“My leg snapped and my bone started protruding out of my skin,” said Alyson Kruetzer as she recovers from surgery at Swedish Medical Center in Englewood.
Kruetzer and two friends had reached the summit late Saturday morning. With her climbing partner, Prakash Manley, Kruetzer was headed back down when she slipped around 1 p.m. on ice and fractured her left femur.
“I just screamed for a long time because the pain was so intense,” she recalled.
What started out as a windy but blue sky day suddenly began to turn stormy. Manley could see Kruetzer was becoming hypothermic. At great sacrifice, he shed most of his winter clothing to keep the injured woman from freezing to death.
“He saved my life,” she said.
Darkness closed in and the pair found themselves huddled in near white-out conditions. Luckily, Kruetzer had earlier been able to use her cell phone to alert a friend of her situation. So help was on the way but the two experienced mountaineers knew it would take several hours.
After an unsuccessful Flight For Life Effort (watch video report below) a massive ground rescue effort was mobilized, including Park County Search & Rescue, Alpine Rescue Team, Rocky Mountain Rescue Group, Douglas, El Paso, and Summit Counties as well as Platte Canyon Fire. But it was slow going in the dark; team members had to hike through several miles of blinding snow.
“Search and Rescue couldn’t find us,” she remembered.

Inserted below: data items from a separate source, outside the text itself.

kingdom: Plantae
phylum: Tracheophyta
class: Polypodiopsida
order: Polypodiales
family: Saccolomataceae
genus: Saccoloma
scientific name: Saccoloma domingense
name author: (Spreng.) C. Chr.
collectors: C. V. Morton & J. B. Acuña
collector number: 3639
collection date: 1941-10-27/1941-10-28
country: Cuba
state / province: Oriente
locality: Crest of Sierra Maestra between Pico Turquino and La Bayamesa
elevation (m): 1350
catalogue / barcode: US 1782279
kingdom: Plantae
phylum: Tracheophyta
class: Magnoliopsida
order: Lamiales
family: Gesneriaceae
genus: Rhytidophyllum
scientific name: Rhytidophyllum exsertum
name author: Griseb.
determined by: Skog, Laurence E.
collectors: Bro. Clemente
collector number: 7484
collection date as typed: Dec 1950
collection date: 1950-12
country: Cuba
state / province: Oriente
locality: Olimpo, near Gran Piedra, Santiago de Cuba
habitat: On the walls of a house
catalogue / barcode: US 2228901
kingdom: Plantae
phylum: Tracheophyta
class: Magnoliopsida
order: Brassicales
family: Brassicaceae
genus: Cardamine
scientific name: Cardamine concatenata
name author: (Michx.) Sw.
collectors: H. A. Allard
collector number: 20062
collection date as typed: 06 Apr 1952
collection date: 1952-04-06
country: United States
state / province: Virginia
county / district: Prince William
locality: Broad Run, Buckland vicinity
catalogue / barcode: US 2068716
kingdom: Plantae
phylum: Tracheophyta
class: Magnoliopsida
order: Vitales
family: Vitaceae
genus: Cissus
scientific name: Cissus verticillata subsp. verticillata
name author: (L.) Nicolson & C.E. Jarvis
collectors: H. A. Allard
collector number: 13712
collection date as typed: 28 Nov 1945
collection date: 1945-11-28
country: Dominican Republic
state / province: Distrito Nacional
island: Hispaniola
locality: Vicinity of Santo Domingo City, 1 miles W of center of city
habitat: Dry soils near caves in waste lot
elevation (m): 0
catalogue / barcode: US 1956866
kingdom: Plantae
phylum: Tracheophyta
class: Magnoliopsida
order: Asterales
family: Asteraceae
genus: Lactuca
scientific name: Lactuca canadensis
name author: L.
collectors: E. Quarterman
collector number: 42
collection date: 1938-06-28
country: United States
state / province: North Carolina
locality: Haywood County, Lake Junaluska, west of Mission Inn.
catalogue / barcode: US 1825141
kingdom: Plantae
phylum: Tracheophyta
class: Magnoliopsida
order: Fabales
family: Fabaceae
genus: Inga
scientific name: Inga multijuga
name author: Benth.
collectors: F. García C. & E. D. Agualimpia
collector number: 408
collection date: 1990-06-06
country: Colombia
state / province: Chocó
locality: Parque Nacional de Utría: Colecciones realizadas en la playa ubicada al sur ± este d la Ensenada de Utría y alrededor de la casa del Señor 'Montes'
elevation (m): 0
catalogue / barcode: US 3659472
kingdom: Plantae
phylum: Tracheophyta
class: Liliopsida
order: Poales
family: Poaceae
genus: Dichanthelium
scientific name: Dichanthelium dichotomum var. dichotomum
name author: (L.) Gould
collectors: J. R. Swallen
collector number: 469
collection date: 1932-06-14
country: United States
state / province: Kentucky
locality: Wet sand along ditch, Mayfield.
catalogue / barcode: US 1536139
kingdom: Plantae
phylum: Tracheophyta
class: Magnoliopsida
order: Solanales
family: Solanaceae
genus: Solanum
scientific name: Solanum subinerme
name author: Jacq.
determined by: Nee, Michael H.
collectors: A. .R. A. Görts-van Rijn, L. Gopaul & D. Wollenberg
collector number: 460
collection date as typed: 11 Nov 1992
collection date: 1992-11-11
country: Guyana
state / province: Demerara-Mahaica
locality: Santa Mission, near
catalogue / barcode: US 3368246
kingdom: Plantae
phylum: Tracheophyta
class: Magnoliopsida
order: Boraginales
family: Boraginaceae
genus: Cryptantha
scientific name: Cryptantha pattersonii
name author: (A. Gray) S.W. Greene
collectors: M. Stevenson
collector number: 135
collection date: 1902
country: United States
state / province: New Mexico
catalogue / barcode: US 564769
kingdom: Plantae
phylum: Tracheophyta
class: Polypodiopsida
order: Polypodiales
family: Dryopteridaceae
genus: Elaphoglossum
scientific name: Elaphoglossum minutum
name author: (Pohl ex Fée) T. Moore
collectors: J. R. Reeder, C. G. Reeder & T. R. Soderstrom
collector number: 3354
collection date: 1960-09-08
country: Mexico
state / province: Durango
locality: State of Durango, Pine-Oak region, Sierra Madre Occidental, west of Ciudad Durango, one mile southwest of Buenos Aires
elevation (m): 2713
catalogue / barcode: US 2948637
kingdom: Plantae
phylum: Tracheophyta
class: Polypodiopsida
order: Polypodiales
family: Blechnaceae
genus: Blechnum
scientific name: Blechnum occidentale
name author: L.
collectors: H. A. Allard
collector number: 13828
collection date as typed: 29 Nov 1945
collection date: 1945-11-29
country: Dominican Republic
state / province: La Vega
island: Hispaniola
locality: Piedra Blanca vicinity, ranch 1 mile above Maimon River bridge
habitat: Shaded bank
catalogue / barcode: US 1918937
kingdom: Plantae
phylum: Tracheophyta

Kruetzer says “J.B” — her faithful black Labrador retriever who’d joined her on the hike — was the one who helped save the day.
“When my dog saw the lights like a mile away, he just started barking and that’s how I think they found us.”
The journey down off the mountain was a painful, agonizing experience. She said the only way to successfully transport her over the steepest section was to drag her in what she describes as basically an “inflatable body bag.” From the time she broke her leg to when she finally reached the trailhead and a waiting ambulance was 14 hours.
Interviewed Monday by CBS4 from her hospital bed, she gave thanks and praise to her rescuers and her climbing partner as well as her dog.
A self-described veteran of numerous ascents on all of Colorado’s highest mountain peaks, Kruetzer told CBS4 she’s survived much worse and, until now, never been seriously hurt.
She hopes to get out of the hospital sometime later this week.
Will this brush with death keep her from climbing in the high country?
“Absolutely not,” she said. “Mountains are my passion and I will go back.”